#### DATA TO EXAMINE

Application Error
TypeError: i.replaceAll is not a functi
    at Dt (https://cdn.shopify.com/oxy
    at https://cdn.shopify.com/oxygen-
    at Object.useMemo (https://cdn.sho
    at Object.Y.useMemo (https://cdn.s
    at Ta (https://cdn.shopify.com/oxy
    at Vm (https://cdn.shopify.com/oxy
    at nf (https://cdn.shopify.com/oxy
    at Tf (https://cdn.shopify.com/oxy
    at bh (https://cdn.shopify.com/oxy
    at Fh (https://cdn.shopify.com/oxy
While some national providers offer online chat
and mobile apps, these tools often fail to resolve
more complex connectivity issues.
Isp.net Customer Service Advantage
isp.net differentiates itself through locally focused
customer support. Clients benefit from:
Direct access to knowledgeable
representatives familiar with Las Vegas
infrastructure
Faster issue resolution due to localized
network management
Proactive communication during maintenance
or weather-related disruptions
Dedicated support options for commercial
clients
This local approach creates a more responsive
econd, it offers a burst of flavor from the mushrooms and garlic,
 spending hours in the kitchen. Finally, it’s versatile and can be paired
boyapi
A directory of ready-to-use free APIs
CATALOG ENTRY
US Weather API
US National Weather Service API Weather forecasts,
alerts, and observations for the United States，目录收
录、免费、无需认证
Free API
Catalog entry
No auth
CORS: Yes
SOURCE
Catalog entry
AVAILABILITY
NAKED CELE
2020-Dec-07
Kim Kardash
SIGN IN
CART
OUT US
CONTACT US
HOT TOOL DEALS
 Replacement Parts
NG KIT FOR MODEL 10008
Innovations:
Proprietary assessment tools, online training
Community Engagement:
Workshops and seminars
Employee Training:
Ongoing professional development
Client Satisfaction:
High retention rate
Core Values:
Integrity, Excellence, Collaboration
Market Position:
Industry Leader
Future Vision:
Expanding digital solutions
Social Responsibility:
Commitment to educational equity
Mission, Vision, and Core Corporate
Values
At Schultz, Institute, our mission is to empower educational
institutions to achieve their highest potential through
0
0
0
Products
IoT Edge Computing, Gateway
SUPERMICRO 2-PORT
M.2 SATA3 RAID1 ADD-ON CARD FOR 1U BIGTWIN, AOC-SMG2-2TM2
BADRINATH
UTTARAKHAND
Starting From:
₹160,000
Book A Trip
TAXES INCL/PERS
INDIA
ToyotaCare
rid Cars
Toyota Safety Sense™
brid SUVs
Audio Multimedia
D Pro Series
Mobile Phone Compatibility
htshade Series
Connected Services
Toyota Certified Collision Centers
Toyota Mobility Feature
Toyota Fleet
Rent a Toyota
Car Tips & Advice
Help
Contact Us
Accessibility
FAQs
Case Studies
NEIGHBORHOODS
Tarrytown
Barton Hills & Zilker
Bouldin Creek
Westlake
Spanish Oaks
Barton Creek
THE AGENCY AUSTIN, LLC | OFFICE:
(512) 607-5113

########

• **WORK TO BE COMPLETED**
Lines containing the string "Core" are the ones to copy from the entries above.

• **EXERCISE ANSWER**
Core Values:
Mission, Vision, and Core Corporate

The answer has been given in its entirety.